#### DATA UNDER STUDY

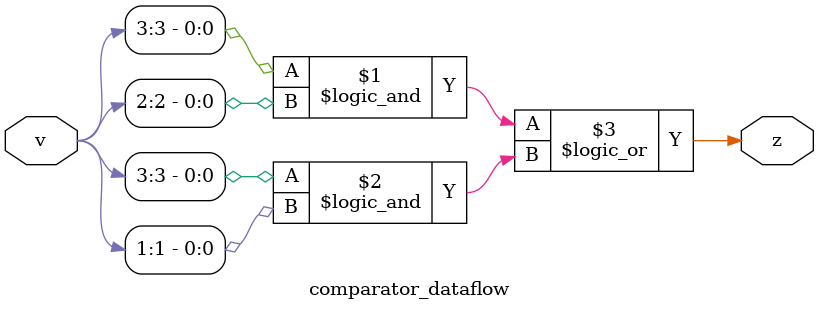
<source format=v>
`timescale 1ns / 1ps


module comparator_dataflow(
    input [3:0] v,
    output z
    );
    
    
    assign z = (v[3]&&v[2])||(v[3]&&v[1]);
    
endmodule

</source>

########

# [TO DO]
Restate the data above verbatim, skipping every image.

# [SOLUTION TO THE PROBLEM]
<source format=v>
`timescale 1ns / 1ps


module comparator_dataflow(
    input [3:0] v,
    output z
    );
    
    
    assign z = (v[3]&&v[2])||(v[3]&&v[1]);
    
endmodule

</source>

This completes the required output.